Long story short (too late, I know), made it around two loops plus a lower loop. I think that’s 13 miles. Too funny, wiped out by 13 miles…. My legs were in shock. What the heck are you doing here? My knees were not happy. I’m mad at myself for not keeping up with my biking all winter — it would have been good for my knees. I’m worried that too much new stress on my legs was not a smart thing to do during my marathon taper. But then again I’m not even sure I deserve a marathon taper. Tapering is for real runners not for people who plan on walking half of it. I begged off the third loop not sure my poor sit bones could take any more.

So just what I needed a new project to focus on. I have to get back up to speed on my bike. I had no idea I had lost so much… But it will come back. This I know for sure. It will hurt but I will get it back.

Meanwhile, picked up a book that I heard about on Dr. Oz. It’s called “Why we get fat and what to do about it.” by Gary Taubes. Absolutely fascinating.

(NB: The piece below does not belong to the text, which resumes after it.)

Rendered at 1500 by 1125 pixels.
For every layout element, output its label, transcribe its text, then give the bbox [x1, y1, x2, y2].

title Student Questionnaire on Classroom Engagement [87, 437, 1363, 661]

A 100% must read for everyone interested in diet and losing weight. I highly recommend coaches and thin people who give advice to fat people to read it. Rob will like it because it promotes eating meat. (No I’m not going to start eating meat.) But he talks about carbs and insulin and fat. More importantly. for me at least, he answers a lot of questions that I have never been able to answer. He also talks about the history of fat. The idea we have that fat just came about with the invention of modern conveniences — debunked. Eat less, exercise more to lose weight — debunked. He goes through scientific study after scientific study examining our long-held beliefs about the old calories in and calories out myth. This book is really eye-opening. I still have a lot of questions for him but I’m only 1/3 of the way through the book. Go to the library and get this book.

This book is very interesting and I will have a ton of questions on how these theories will work with endurance sports for me. I say for me because the one thing I can assure you I already knew before reading this book is I have to work with the genetic makeup given to me. Therefore I must be my own scientist. I am not necessarily agreeing with everything he is saying but I am willing to do some experimenting to see what works. It’s not new theories but it is interesting to read the actual science behind them and debunking a lot of popular beliefs in the field of weight loss.

Yesterday I did a full day of no pasta, bread, potatoes, or high carb foods (nothing with sugar or refined flour). I don’t eat sweets usually anyway (though I do love a piece of dark chocolate now and then.) But I’m a rice, potato and whole grain toast gal. Queen of the salty chip. Pasha of the Potato. Went okay, I ate tofu and mixed veggies, kale and seeds, nice dressing. I did have my morning protein shake with banana and berries and protein powder and chia seeds but I left out my mid morning toast. I made it though the day with no real issues but I definitely would need to do a little more work on finding a bigger variety of low-carb vegan foods to eat. Dr. Furhman lists a ton of them, I just have to buy them and make them (there’s the rub.) I’m not against throwing in some cruelty-free, organic dairy products but I’m not really sure where I would find them and how to make sure they are cruelty-free. I think I’ll do a jaunt off to Westerly to explore some of their finer low carb options…..

I don’t have the answers but I’m feeling really good about the line up of questions.